> **What you are asked to do**
List each line in the items below that contains the string "Sacconi". Matching is case-sensitive.

> **The records**
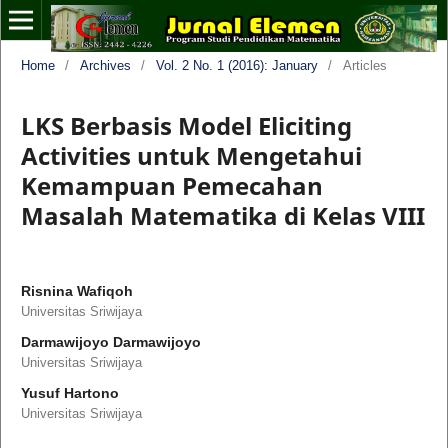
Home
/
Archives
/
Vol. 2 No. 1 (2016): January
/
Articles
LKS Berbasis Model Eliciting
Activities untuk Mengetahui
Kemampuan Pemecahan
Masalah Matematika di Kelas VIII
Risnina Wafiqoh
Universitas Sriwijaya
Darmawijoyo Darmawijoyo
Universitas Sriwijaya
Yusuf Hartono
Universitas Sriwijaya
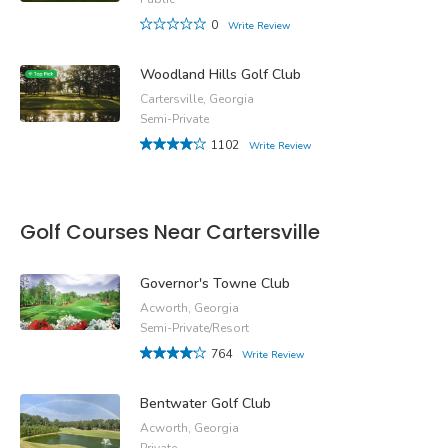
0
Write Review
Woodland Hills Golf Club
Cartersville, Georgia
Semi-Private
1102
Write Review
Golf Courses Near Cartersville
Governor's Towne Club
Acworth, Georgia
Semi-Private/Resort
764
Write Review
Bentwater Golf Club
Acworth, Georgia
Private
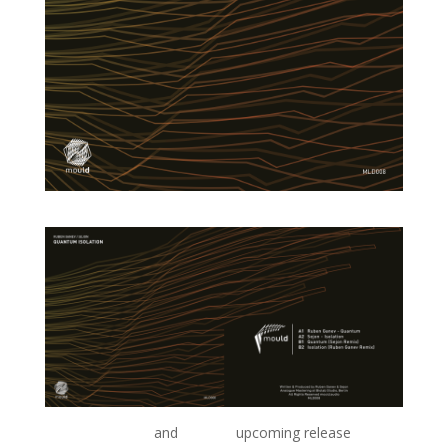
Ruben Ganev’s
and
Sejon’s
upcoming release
---
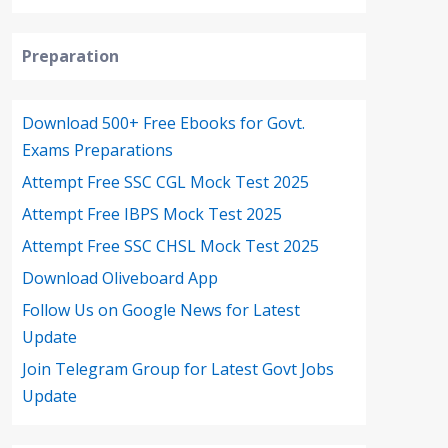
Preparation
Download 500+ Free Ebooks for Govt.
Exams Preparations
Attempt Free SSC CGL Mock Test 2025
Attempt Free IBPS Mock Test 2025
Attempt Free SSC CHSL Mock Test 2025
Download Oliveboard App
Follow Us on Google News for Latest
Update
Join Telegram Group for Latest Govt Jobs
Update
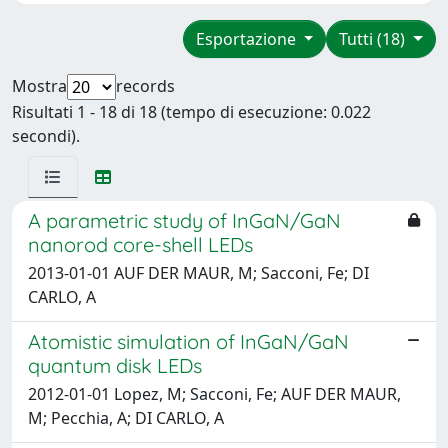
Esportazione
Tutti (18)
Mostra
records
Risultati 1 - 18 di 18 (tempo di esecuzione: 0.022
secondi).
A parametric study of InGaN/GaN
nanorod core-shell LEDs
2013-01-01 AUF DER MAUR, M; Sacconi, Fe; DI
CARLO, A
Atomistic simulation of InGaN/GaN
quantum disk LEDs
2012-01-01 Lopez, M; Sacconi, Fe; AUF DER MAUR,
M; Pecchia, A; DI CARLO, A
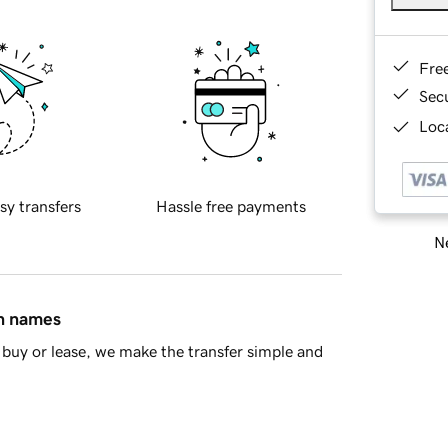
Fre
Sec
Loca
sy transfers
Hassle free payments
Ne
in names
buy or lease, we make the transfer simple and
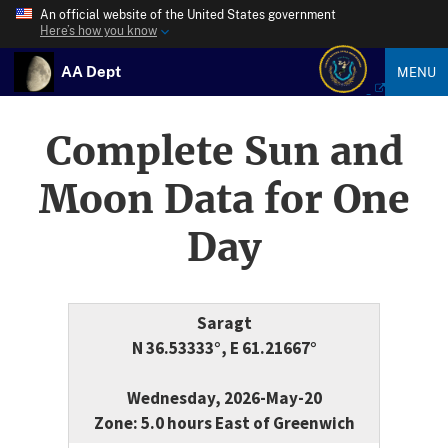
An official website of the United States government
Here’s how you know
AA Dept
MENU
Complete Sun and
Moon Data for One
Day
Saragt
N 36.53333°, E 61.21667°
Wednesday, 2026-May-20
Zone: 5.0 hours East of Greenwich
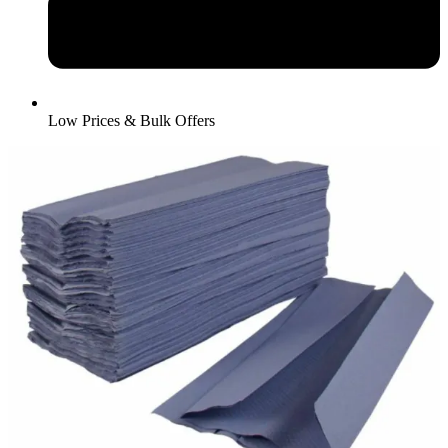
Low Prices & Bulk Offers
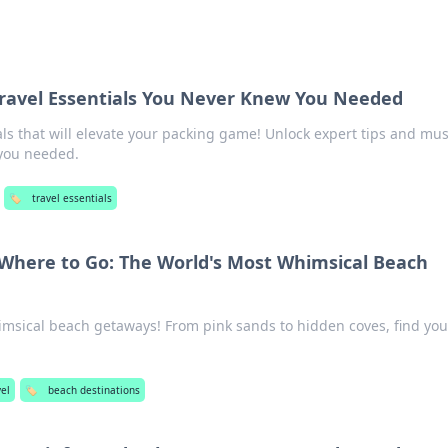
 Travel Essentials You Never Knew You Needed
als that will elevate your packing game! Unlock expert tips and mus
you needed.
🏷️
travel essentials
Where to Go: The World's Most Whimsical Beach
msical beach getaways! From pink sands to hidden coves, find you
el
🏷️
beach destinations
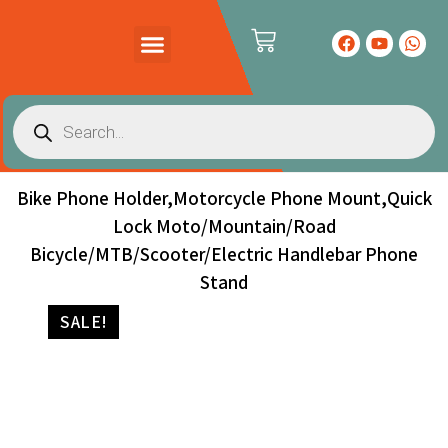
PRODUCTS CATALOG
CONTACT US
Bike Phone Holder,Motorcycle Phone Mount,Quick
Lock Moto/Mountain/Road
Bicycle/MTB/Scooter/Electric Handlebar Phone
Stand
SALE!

> **Result of this exercise**
2013-01-01 AUF DER MAUR, M; Sacconi, Fe; DI
2012-01-01 Lopez, M; Sacconi, Fe; AUF DER MAUR,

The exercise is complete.